» INSTRUCTIONS FOR THE TASK: Without changing a word, copy every line of the listing below and leave out the images.
*** DATA FOR ANALYSIS
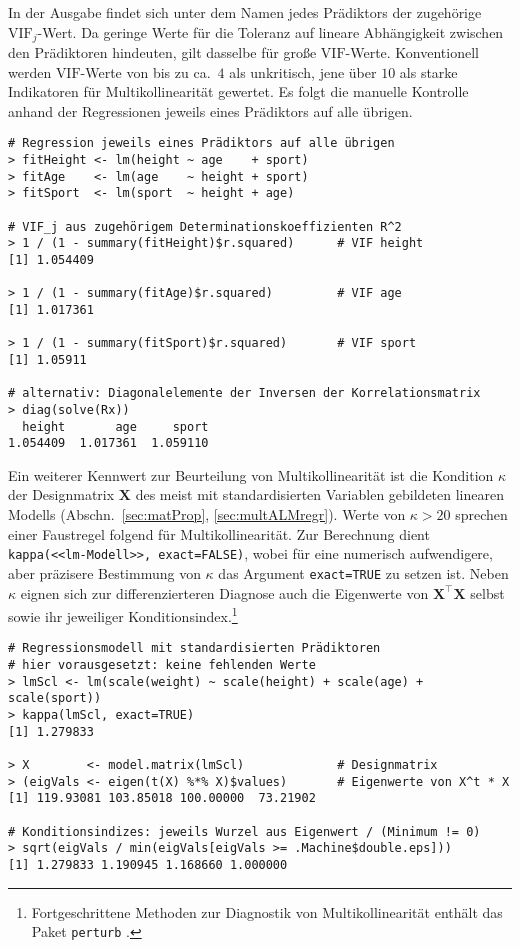 In der Ausgabe findet sich unter dem Namen jedes Prädiktors der zugehörige $\text{VIF}_{j}$-Wert. Da geringe Werte für die Toleranz auf lineare Abhängigkeit zwischen den Prädiktoren hindeuten, gilt dasselbe für große $\text{VIF}$-Werte. Konventionell werden $\text{VIF}$-Werte von bis zu ca.\ $4$ als unkritisch, jene über $10$ als starke Indikatoren für Multikollinearität gewertet. Es folgt die manuelle Kontrolle anhand der Regressionen jeweils eines Prädiktors auf alle übrigen.
\begin{lstlisting}
# Regression jeweils eines Prädiktors auf alle übrigen
> fitHeight <- lm(height ~ age    + sport)
> fitAge    <- lm(age    ~ height + sport)
> fitSport  <- lm(sport  ~ height + age)

# VIF_j aus zugehörigem Determinationskoeffizienten R^2
> 1 / (1 - summary(fitHeight)$r.squared)      # VIF height
[1] 1.054409

> 1 / (1 - summary(fitAge)$r.squared)         # VIF age
[1] 1.017361

> 1 / (1 - summary(fitSport)$r.squared)       # VIF sport
[1] 1.05911

# alternativ: Diagonalelemente der Inversen der Korrelationsmatrix
> diag(solve(Rx))
  height       age     sport
1.054409  1.017361  1.059110
\end{lstlisting}

Ein weiterer Kennwert zur Beurteilung von Multikollinearität ist die Kondition $\kappa$ der Designmatrix $\bm{X}$ des meist mit standardisierten Variablen gebildeten linearen Modells (Abschn.\ \ref{sec:matProp}, \ref{sec:multALMregr}). Werte von $\kappa > 20$ sprechen einer Faustregel folgend für Multikollinearität. Zur Berechnung dient \lstinline!kappa(<<lm-Modell>>, exact=FALSE)!, wobei für eine numerisch aufwendigere, aber präzisere Bestimmung von $\kappa$ das Argument \lstinline!exact=TRUE! zu setzen ist. Neben $\kappa$ eignen sich zur differenzierteren Diagnose auch die Eigenwerte von $\bm{X}^{\top} \bm{X}$ selbst sowie ihr jeweiliger Konditionsindex.\footnote{Fortgeschrittene Methoden zur Diagnostik von Multikollinearität enthält das Paket \lstinline!perturb! \cite{Hendrickx2008}.}
\begin{lstlisting}
# Regressionsmodell mit standardisierten Prädiktoren
# hier vorausgesetzt: keine fehlenden Werte
> lmScl <- lm(scale(weight) ~ scale(height) + scale(age) + scale(sport))
> kappa(lmScl, exact=TRUE)
[1] 1.279833

> X        <- model.matrix(lmScl)             # Designmatrix
> (eigVals <- eigen(t(X) %*% X)$values)       # Eigenwerte von X^t * X
[1] 119.93081 103.85018 100.00000  73.21902

# Konditionsindizes: jeweils Wurzel aus Eigenwert / (Minimum != 0)
> sqrt(eigVals / min(eigVals[eigVals >= .Machine$double.eps]))
[1] 1.279833 1.190945 1.168660 1.000000
\end{lstlisting}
******
» WORKED SOLUTION:
 In der Ausgabe findet sich unter dem Namen jedes Prädiktors der zugehörige $\text{VIF}_{j}$-Wert. Da geringe Werte für die Toleranz auf lineare Abhängigkeit zwischen den Prädiktoren hindeuten, gilt dasselbe für große $\text{VIF}$-Werte. Konventionell werden $\text{VIF}$-Werte von bis zu ca.\ $4$ als unkritisch, jene über $10$ als starke Indikatoren für Multikollinearität gewertet. Es folgt die manuelle Kontrolle anhand der Regressionen jeweils eines Prädiktors auf alle übrigen.
\begin{lstlisting}
# Regression jeweils eines Prädiktors auf alle übrigen
> fitHeight <- lm(height ~ age    + sport)
> fitAge    <- lm(age    ~ height + sport)
> fitSport  <- lm(sport  ~ height + age)

# VIF_j aus zugehörigem Determinationskoeffizienten R^2
> 1 / (1 - summary(fitHeight)$r.squared)      # VIF height
[1] 1.054409

> 1 / (1 - summary(fitAge)$r.squared)         # VIF age
[1] 1.017361

> 1 / (1 - summary(fitSport)$r.squared)       # VIF sport
[1] 1.05911

# alternativ: Diagonalelemente der Inversen der Korrelationsmatrix
> diag(solve(Rx))
  height       age     sport
1.054409  1.017361  1.059110
\end{lstlisting}

Ein weiterer Kennwert zur Beurteilung von Multikollinearität ist die Kondition $\kappa$ der Designmatrix $\bm{X}$ des meist mit standardisierten Variablen gebildeten linearen Modells (Abschn.\ \ref{sec:matProp}, \ref{sec:multALMregr}). Werte von $\kappa > 20$ sprechen einer Faustregel folgend für Multikollinearität. Zur Berechnung dient \lstinline!kappa(<<lm-Modell>>, exact=FALSE)!, wobei für eine numerisch aufwendigere, aber präzisere Bestimmung von $\kappa$ das Argument \lstinline!exact=TRUE! zu setzen ist. Neben $\kappa$ eignen sich zur differenzierteren Diagnose auch die Eigenwerte von $\bm{X}^{\top} \bm{X}$ selbst sowie ihr jeweiliger Konditionsindex.\footnote{Fortgeschrittene Methoden zur Diagnostik von Multikollinearität enthält das Paket \lstinline!perturb! \cite{Hendrickx2008}.}
\begin{lstlisting}
# Regressionsmodell mit standardisierten Prädiktoren
# hier vorausgesetzt: keine fehlenden Werte
> lmScl <- lm(scale(weight) ~ scale(height) + scale(age) + scale(sport))
> kappa(lmScl, exact=TRUE)
[1] 1.279833

> X        <- model.matrix(lmScl)             # Designmatrix
> (eigVals <- eigen(t(X) %*% X)$values)       # Eigenwerte von X^t * X
[1] 119.93081 103.85018 100.00000  73.21902

# Konditionsindizes: jeweils Wurzel aus Eigenwert / (Minimum != 0)
> sqrt(eigVals / min(eigVals[eigVals >= .Machine$double.eps]))
[1] 1.279833 1.190945 1.168660 1.000000
\end{lstlisting}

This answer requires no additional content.